* _所给文段_:
○ ○ ○ ○ ○

使用NOPI读取Word、Excel文档内容

使用NOPI读取Excel的例子很多,读取Word的例子不多。

Excel的解析方式有多中,可以使用ODBC查询,把Excel作为一个数据集对待。也可以使用文档结构模型的方式进行解析,即解析Workbook(工作簿)、Sheet、Row、Column。

Word的解析比较复杂,因为Word的文档结构模型定义较为复杂。解析Word或者Excel,关键是理解Word、Excel的文档对象模型。

Word、Excel文档对象模型的解析,可以通过COM接口调用,此类方式使用较广。(可以录制宏代码,然后替换为对应的语言)

也可以使用XML模型解析,尤其是对于2007、2010版本的文档的解析。

using NPOI.POIFS.FileSystem;
using NPOI.SS.UserModel;
using NPOI.XSSF.UserModel;
using NPOI.XWPF.UserModel;
using System;
using System.Collections.Generic;
using System.Configuration;
using System.IO;
using System.Text;

namespace eyuan
{
public static class NOPIHandler
{
  /// <summary>
  /// 
  /// </summary>
  /// <param name="fileName"></param>
  /// <returns></returns>
  public static List<List<List<string>>> ReadExcel(string fileName)
  {
    //打开Excel工作簿
    XSSFWorkbook hssfworkbook = null;
    try
    {
      using (FileStream file = new FileStream(fileName, FileMode.Open, FileAccess.Read))
      {
        hssfworkbook = new XSSFWorkbook(file);
      }
    }
    catch (Exception e)
    {
      LogHandler.LogWrite(string.Format("文件{0}打开失败,错误:{1}", new string[] { fileName, e.ToString() }));
    }
    //循环Sheet页
    int sheetsCount = hssfworkbook.NumberOfSheets;
    List<List<List<string>>> workBookContent = new List<List<List<string>>>();
    for (int i = 0; i < sheetsCount; i++)
    {
      //Sheet索引从0开始
      ISheet sheet = hssfworkbook.GetSheetAt(i);
      //循环行
      List<List<string>> sheetContent = new List<List<string>>();
      int rowCount = sheet.PhysicalNumberOfRows;
      for (int j = 0; j < rowCount; j++)
      {
        //Row(逻辑行)的索引从0开始
        IRow row = sheet.GetRow(j);
        //循环列(各行的列数可能不同)
        List<string> rowContent = new List<string>();
        int cellCount = row.PhysicalNumberOfCells;
        for (int k = 0; k < cellCount; k++)

○ ○ ○ ○ ○

* _任务说明_: 请把上面文段中以“Excel的解析方式”开头的那一段改写成简短的要点列表,保留其主要事实。 这些条目另有来源,与上面的文段无关。

○ ○ ○ ○ ○

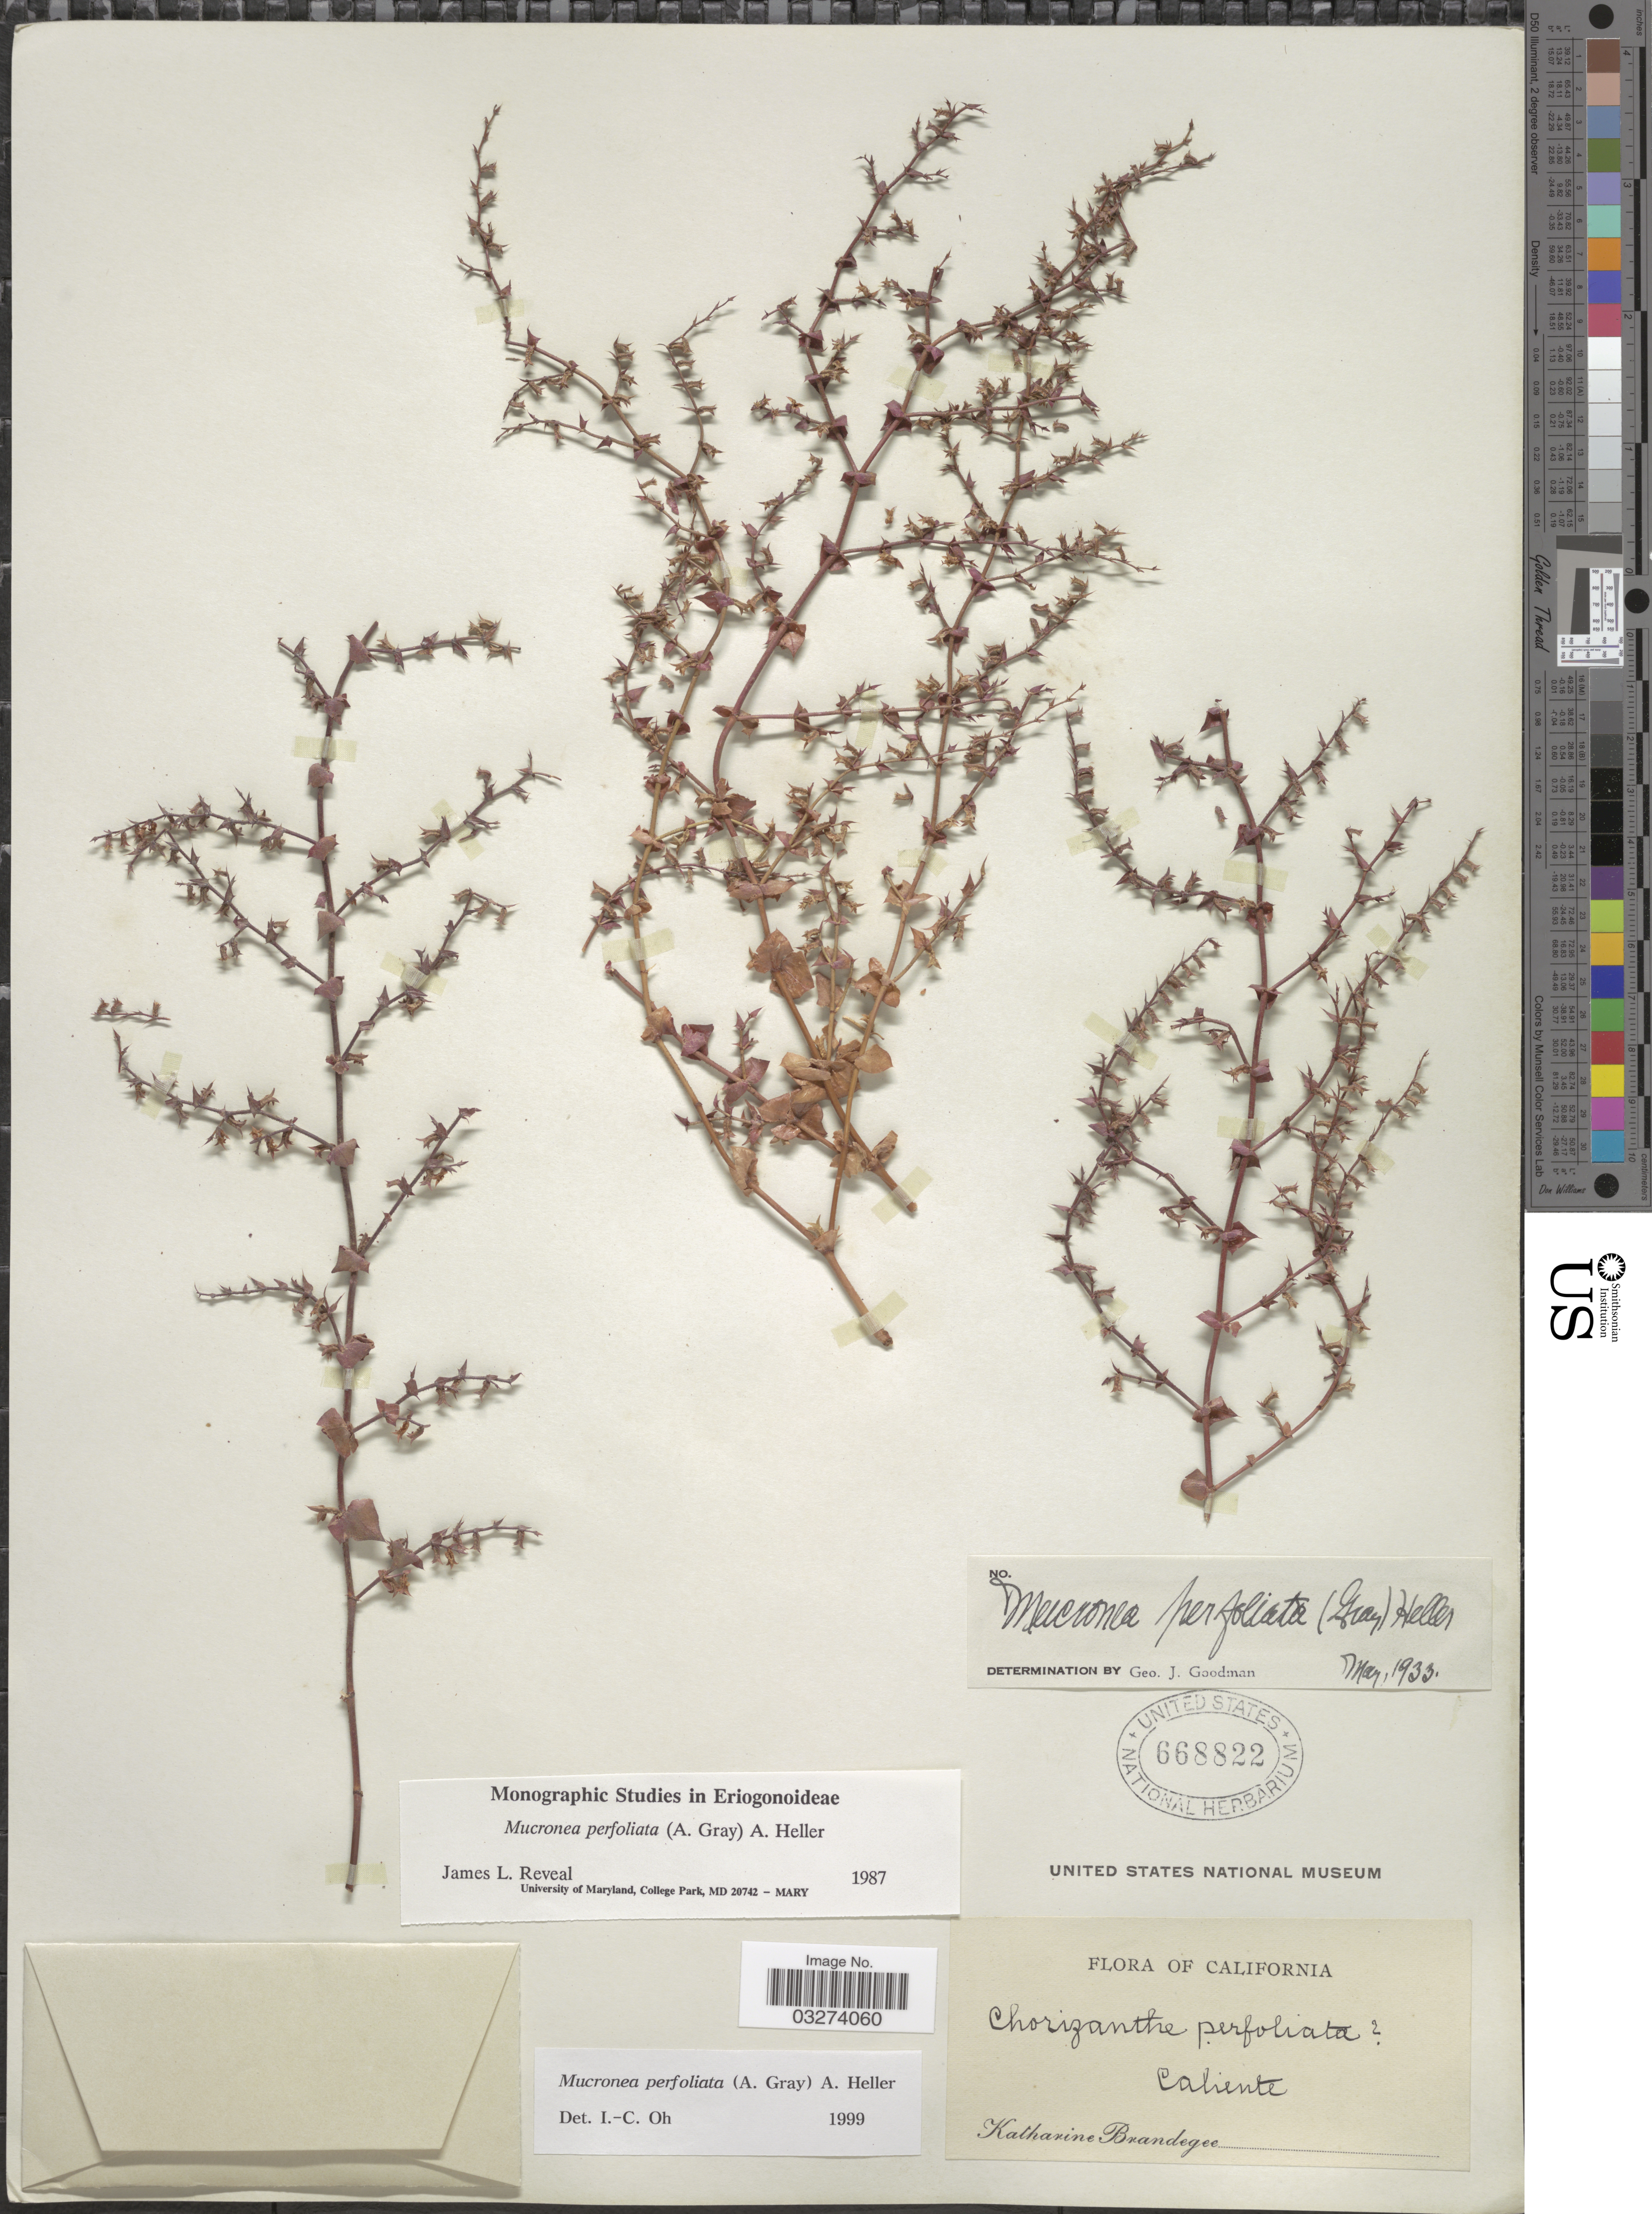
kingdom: Plantae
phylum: Tracheophyta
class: Magnoliopsida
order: Caryophyllales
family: Polygonaceae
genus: Mucronea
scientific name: Mucronea perfoliata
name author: (A. Gray) A. Heller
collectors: M. K. Brandegee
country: United States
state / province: California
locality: Caliente.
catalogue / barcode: US 668822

○ ○ ○ ○ ○

* _本题结果_:
- Excel有多种解析方式。
- 可以用ODBC查询,把Excel当作一个数据集。
- 也可以用文档结构模型解析,即解析Workbook(工作簿)、Sheet、Row、Column。